Abstract Background Epigenetic clocks can track both chronological age (cAge) and biological age (bAge). The latter is typically defined by physiological biomarkers and risk of adverse health outcomes, including all-cause mortality. As cohort sample sizes increase, estimates of cAge and bAge become more precise. Here, we aim to develop accurate epigenetic predictors of cAge and bAge, whilst improving our understanding of their epigenomic architecture. Methods First, we perform large-scale (N = 18,413) epigenome-wide association studies (EWAS) of chronological age and all-cause mortality. Next, to create a cAge predictor, we use methylation data from 24,674 participants from the Generation Scotland study, the Lothian Birth Cohorts (LBC) of 1921 and 1936, and 8 other cohorts with publicly available data. In addition, we train a predictor of time to all-cause mortality as a proxy for bAge using the Generation Scotland cohort (1214 observed deaths). For this purpose, we use epigenetic surrogates (EpiScores) for 109 plasma proteins and the 8 component parts of GrimAge, one of the current best epigenetic predictors of survival. We test this bAge predictor in four external cohorts (LBC1921, LBC1936, the Framingham Heart Study and the Women’s Health Initiative study).
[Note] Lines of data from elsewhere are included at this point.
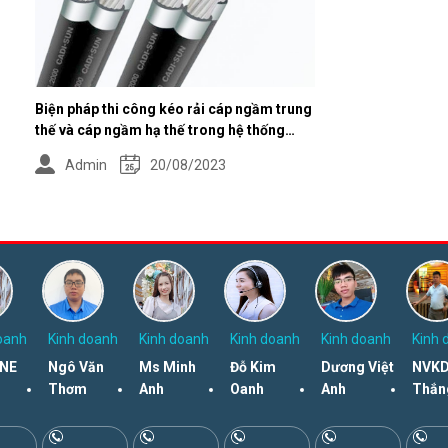
Biện pháp thi công kéo rải cáp ngầm trung
thế và cáp ngầm hạ thế trong hệ thống
điện
Admin
20/08/2023
oanh
Kinh doanh
Kinh doanh
Kinh doanh
Kinh doanh
Kinh 
NE
Ngô Văn
Ms Minh
Đỗ Kim
Dương Việt
NVKD
Thơm
Anh
Oanh
Anh
Thắn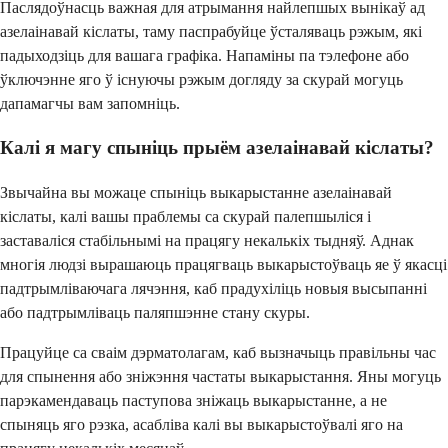
Паслядоўнасць важная для атрымання найлепшых вынікаў ад
азелаінавай кіслаты, таму паспрабуйце ўсталяваць рэжым, які
падыходзіць для вашага графіка. Напаміны па тэлефоне або
ўключэнне яго ў існуючы рэжым догляду за скурай могуць
дапамагчы вам запомніць.
Калі я магу спыніць прыём азелаінавай кіслаты?
Звычайна вы можаце спыніць выкарыстанне азелаінавай
кіслаты, калі вашы праблемы са скурай палепшыліся і
заставаліся стабільнымі на працягу некалькіх тыдняў. Аднак
многія людзі вырашаюць працягваць выкарыстоўваць яе ў якасці
падтрымліваючага лячэння, каб прадухіліць новыя высыпанні
або падтрымліваць паляпшэнне стану скуры.
Працуйце са сваім дэрматолагам, каб вызначыць правільны час
для спынення або зніжэння частаты выкарыстання. Яны могуць
парэкамендаваць паступова зніжаць выкарыстанне, а не
спыняць яго рэзка, асабліва калі вы выкарыстоўвалі яго на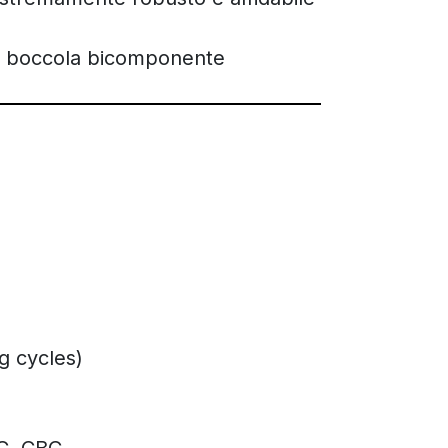
lla boccola bicomponente
g cycles)
AC, CBC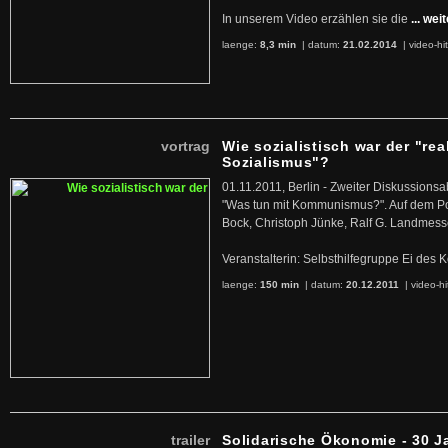
In unserem Video erzählen sie die
... wei
laenge:
8,3 min
| datum:
21.02.2014
|
video-hi
vortrag
Wie sozialistisch war der "rea
Sozialismus"?
01.11.2011, Berlin - Zweiter Diskussions
"Was tun mit Kommunismus?". Auf dem Po
Bock, Christoph Jünke, Ralf G. Landmess
Veranstalterin: Selbsthilfegruppe Ei de
laenge:
150 min
| datum:
20.12.2011
|
video-hi
trailer
Solidarische Ökonomie - 30 J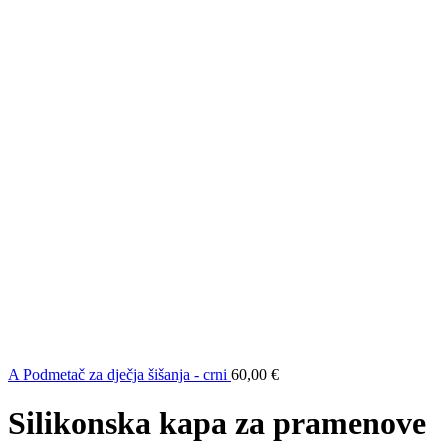
A Podmetač za dječja šišanja - crni
60,00
€
Silikonska kapa za pramenove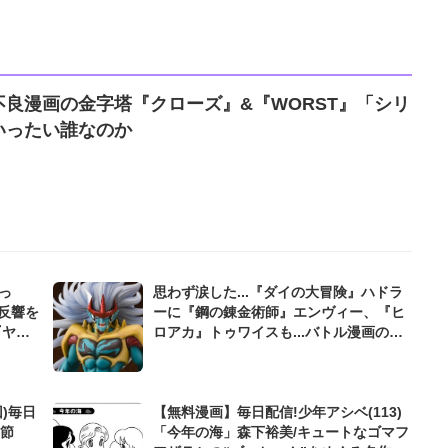
良漫画の金字塔『クローズ』&『WORST』「シリ
いったい誰なのか
っ
思わず涙した...『ダイの大冒険』ハドラ
大反響を
ーに『鋼の錬金術師』エンヴィー、『ヒ
『ヤニ
ロアカ』トゥワイスも...バトル漫画の
「強敵たちの最期」
)毎日
【無料漫画】毎日配信!少年アシベ(113)
“節
「今年の海」森下裕美/キュートなゴマフ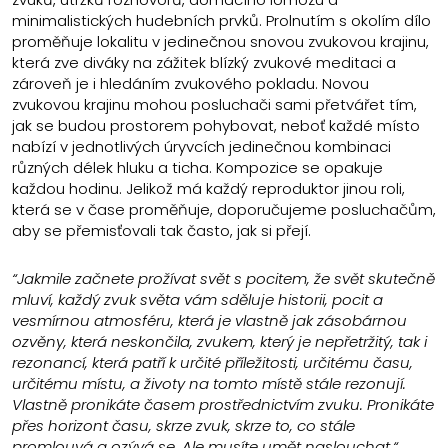
minimalistických hudebních prvků. Prolnutím s okolím dílo
proměňuje lokalitu v jedinečnou snovou zvukovou krajinu,
která zve diváky na zážitek blízký zvukové meditaci a
zároveň je i hledáním zvukového pokladu. Novou
zvukovou krajinu mohou posluchači sami přetvářet tím,
jak se budou prostorem pohybovat, neboť každé místo
nabízí v jednotlivých úryvcích jedinečnou kombinaci
různých délek hluku a ticha. Kompozice se opakuje
každou hodinu. Jelikož má každý reproduktor jinou roli,
která se v čase proměňuje, doporučujeme posluchačům,
aby se přemisťovali tak často, jak si přejí.
“Jakmile začnete prožívat svět s pocitem, že svět skutečně
mluví, každý zvuk světa vám sděluje historii, pocit a
vesmírnou atmosféru, která je vlastně jak zásobárnou
ozvěny, která neskončila, zvukem, který je nepřetržitý, tak i
rezonancí, která patří k určité příležitosti, určitému času,
určitému místu, a životy na tomto místě stále rezonují.
Vlastně pronikáte časem prostřednictvím zvuku. Pronikáte
přes horizont času, skrze zvuk, skrze to, co stále
promlouvá a ozývá se. Ale musíte umět naslouchat.“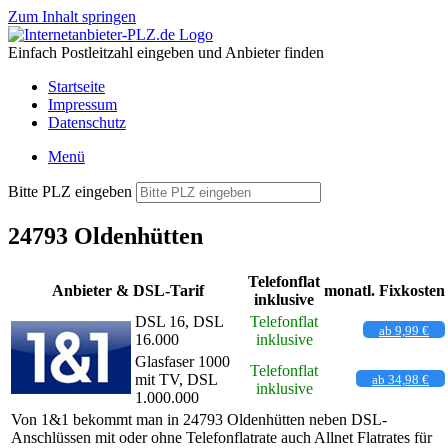
Zum Inhalt springen
Einfach Postleitzahl eingeben und Anbieter finden
Startseite
Impressum
Datenschutz
Menü
Bitte PLZ eingeben
24793 Oldenhütten
Telefonflat
Anbieter & DSL-Tarif
monatl. Fixkosten
inklusive
DSL 16, DSL
Telefonflat
ab 9,99 €
16.000
inklusive
Glasfaser 1000
Telefonflat
mit TV, DSL
ab 34,98 €
inklusive
1.000.000
Von 1&1 bekommt man in 24793 Oldenhütten neben DSL-
Anschlüssen mit oder ohne Telefonflatrate auch Allnet Flatrates für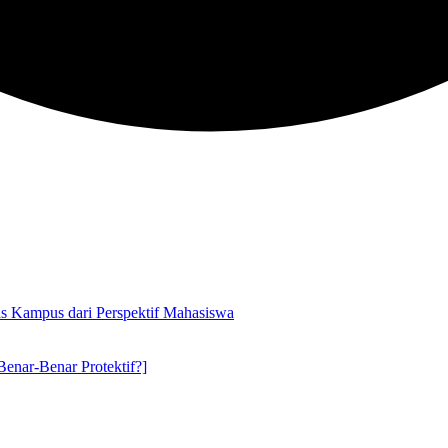
s Kampus dari Perspektif Mahasiswa
ar-Benar Protektif?]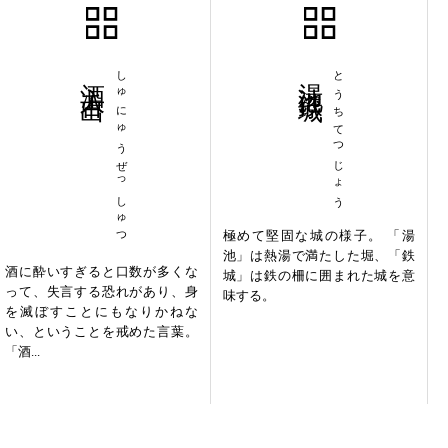
酒入舌出
しゅにゅうぜっしゅつ
湯池鉄城
とうちてつじょう
極めて堅固な城の様子。 「湯
池」は熱湯で満たした堀、「鉄
酒に酔いすぎると口数が多くな
城」は鉄の柵に囲まれた城を意
って、失言する恐れがあり、身
味する。
を滅ぼすことにもなりかねな
い、ということを戒めた言葉。
「酒...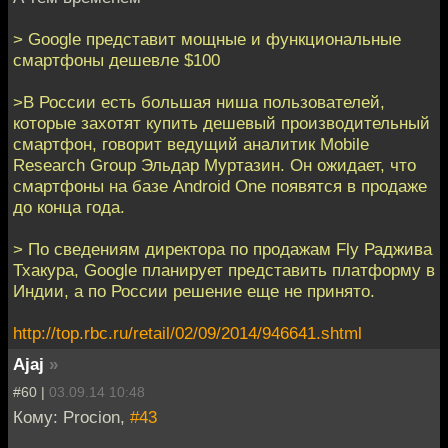
> Google представит мощные и функциональные
смартфоны дешевле $100
>В России есть большая ниша пользователей,
которые захотят купить дешевый производительный
смартфон, говорит ведущий аналитик Mobile
Research Group Эльдар Муртазин. Он ожидает, что
смартфоны на базе Android One появятся в продаже
до конца года.
> По сведениям директора по продажам Fly Раджива
Тхакура, Google планирует представить платформу в
Индии, а по России решение еще не принято.
http://top.rbc.ru/retail/02/09/2014/946641.shtml
Ajaj
»
#60 |
03.09.14 10:48
Кому: Procion,
#43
Results Through the inclusion of linear and non-linear age-CpG associations from the EWAS, feature pre-selection in advance of elastic net regression, and a leave-one-cohort-out (LOCO) cross-validation framework, we obtain cAge prediction with a median absolute error equal to 2.3 years. Our bAge predictor was found to slightly outperform GrimAge in terms of the strength of its association to survival (HRGrimAge = 1.47 [1.40, 1.54] with p = 1.08 × 10−52, and HRbAge = 1.52 [1.44, 1.59] with p = 2.20 × 10−60). Finally, we introduce MethylBrowsR, an online tool to visualise epigenome-wide CpG-age associations. Conclusions The integration of multiple large datasets, EpiScores, non-linear DNAm effects, and new approaches to feature selection has facilitated improvements to the blood-based epigenetic prediction of biological and chronological age.